In order that polyvalent anions, such as sulfate ions, are permitted to incorporate in a polymer matrix as a dopant, it is necessary that two bonding sites which are positioned closely to each other, are provided within a polymer chain or between adjacent polymer chains. In addition, where the polyvalent ions are incorporated in the matrix as a dopant, they are extremely sterically crowded owing to the small ion size. This results in the polymer structure being strained, thus leading to lower electric conductivity than expected.

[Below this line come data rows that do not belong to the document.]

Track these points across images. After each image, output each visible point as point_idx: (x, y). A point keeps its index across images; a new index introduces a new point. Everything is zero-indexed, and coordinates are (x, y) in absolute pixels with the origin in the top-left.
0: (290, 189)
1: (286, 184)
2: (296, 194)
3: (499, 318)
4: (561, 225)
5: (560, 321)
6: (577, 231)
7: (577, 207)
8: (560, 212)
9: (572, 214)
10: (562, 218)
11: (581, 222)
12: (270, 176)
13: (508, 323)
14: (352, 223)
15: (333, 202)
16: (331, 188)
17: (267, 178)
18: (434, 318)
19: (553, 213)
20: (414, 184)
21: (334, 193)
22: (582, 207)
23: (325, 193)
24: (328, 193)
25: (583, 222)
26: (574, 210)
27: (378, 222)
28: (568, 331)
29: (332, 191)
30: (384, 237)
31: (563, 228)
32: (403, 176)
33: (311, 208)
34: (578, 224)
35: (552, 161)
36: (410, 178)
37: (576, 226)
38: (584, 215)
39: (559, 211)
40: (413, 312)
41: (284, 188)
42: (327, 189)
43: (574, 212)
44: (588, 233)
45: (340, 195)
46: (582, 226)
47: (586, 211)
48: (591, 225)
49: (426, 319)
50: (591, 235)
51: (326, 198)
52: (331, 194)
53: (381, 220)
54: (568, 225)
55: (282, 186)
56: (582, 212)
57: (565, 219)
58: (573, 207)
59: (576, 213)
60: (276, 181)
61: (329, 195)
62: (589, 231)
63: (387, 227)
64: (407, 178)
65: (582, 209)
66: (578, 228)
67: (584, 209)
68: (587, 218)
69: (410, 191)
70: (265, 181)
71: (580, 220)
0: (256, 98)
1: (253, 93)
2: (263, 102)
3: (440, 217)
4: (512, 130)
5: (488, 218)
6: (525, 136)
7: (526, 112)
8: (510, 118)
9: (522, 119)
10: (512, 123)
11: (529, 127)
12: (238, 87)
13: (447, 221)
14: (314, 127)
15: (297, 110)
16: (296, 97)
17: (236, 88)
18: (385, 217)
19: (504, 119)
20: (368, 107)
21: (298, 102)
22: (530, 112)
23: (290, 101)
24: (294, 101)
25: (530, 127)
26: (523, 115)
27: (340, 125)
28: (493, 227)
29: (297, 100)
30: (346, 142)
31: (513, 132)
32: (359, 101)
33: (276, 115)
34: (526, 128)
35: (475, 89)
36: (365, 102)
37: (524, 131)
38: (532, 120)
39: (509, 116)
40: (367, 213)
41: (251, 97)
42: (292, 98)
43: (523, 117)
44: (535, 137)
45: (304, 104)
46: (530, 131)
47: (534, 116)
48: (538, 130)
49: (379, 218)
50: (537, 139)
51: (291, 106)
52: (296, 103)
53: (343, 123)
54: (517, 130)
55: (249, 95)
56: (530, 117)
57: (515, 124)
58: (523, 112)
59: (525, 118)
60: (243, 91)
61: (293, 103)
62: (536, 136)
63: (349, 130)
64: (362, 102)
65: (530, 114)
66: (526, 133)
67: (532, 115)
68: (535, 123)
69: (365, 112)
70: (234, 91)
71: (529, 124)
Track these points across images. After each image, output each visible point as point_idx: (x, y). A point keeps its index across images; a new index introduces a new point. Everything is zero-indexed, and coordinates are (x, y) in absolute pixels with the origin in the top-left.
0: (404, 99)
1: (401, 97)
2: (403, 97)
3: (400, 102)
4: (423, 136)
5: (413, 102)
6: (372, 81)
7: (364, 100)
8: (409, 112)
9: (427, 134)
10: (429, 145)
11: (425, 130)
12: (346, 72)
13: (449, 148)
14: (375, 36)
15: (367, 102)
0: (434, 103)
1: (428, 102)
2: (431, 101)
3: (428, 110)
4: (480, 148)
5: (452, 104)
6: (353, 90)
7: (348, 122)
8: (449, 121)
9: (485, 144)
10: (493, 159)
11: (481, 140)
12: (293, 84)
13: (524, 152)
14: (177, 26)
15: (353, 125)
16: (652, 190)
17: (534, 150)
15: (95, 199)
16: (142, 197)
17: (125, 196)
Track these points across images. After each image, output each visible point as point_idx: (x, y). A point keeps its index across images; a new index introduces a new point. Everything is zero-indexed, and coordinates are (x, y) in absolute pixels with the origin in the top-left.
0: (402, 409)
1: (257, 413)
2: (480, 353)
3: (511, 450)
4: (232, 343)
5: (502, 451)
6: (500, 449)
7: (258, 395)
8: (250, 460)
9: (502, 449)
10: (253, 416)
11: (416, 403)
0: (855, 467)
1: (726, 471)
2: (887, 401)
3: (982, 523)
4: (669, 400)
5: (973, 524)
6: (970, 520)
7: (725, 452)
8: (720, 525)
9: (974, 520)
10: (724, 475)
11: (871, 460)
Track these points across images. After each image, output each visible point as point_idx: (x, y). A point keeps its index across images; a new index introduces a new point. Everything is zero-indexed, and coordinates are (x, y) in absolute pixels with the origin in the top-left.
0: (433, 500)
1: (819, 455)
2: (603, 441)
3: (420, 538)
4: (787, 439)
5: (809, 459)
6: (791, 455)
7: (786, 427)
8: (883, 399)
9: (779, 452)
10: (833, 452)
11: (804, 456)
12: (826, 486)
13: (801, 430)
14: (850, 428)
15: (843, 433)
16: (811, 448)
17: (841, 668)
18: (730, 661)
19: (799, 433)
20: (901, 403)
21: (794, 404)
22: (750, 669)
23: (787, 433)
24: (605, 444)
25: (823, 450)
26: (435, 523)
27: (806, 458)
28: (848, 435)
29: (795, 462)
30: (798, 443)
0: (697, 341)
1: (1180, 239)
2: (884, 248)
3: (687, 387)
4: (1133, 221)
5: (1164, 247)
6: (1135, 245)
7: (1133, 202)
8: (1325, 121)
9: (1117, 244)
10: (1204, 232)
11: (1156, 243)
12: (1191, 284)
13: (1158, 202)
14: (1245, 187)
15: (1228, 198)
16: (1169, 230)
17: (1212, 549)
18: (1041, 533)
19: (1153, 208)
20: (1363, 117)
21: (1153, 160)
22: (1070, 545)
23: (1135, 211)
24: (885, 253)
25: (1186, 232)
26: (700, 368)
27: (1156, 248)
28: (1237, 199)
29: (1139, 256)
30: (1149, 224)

On the other hand, when organic anions having a bulky structure are used, little or no strain is not exerted on the polymer structure. Such bulky organic anions are not prone to diffusion on the application of heat. Thus, the resultant conjugated double bond-bearing polymers have good electric characteristics and good heat and moisture resistances.
In fact, when anthraquinonesulfonate ions or alkylnaphthalenesulfonate ions are doped, the resultant polypyrrole has good heat and moisture resistances as set out in Japanese Laid-open Patent Publication Nos. 3-93214 and 2-130906. In these publications, the doped polypyrrole is prepared by electrolytic polymerization. In the electrolytic polymerization, transition metal salts are usually used. However, the salts containing such relatively large molecule anions are low in solubility in water. Accordingly, it has been difficult to directly incorporate the anion into a conjugated double bond-bearing polymer through chemical oxidation polymerization in an aqueous medium.
The conductive polymers obtained by chemical oxidation polymerization are ordinarily in the form of powder or particles. Since the polymer structure is formed of conjugated double bonds, it is, in most cases, difficult to process the powder or particles by thermal melting or dispersion in solvents.
For the purpose of film formation, attempts have been made wherein the conductive polymer powder is mixed with resin binders, or appropriate substituents are introduced into the main chain of the polymer to render the polymer soluble in solvents.
However, the mixing with binder resins or the introduction of substituents into the main chain of the polymer has the following problems.
In the former case, it is inevitable that the electric conductivity lowers owing to the dilution of the conductive polymer. In the latter case where the polymer is rendered soluble in solvents, limitation is placed on the selection of a substituent owing to the difficulty in balancing the solubility to be imparted and the inherent characteristics, e.g. electric conductivity and environmental stability, of the conductive polymer. Additionally, the preparation of a polymerizable monomer having an appropriate substituent which is effective in rendering the resultant polymer soluble in solvents is difficult. This eventually leads to high costs of the conductive polymer.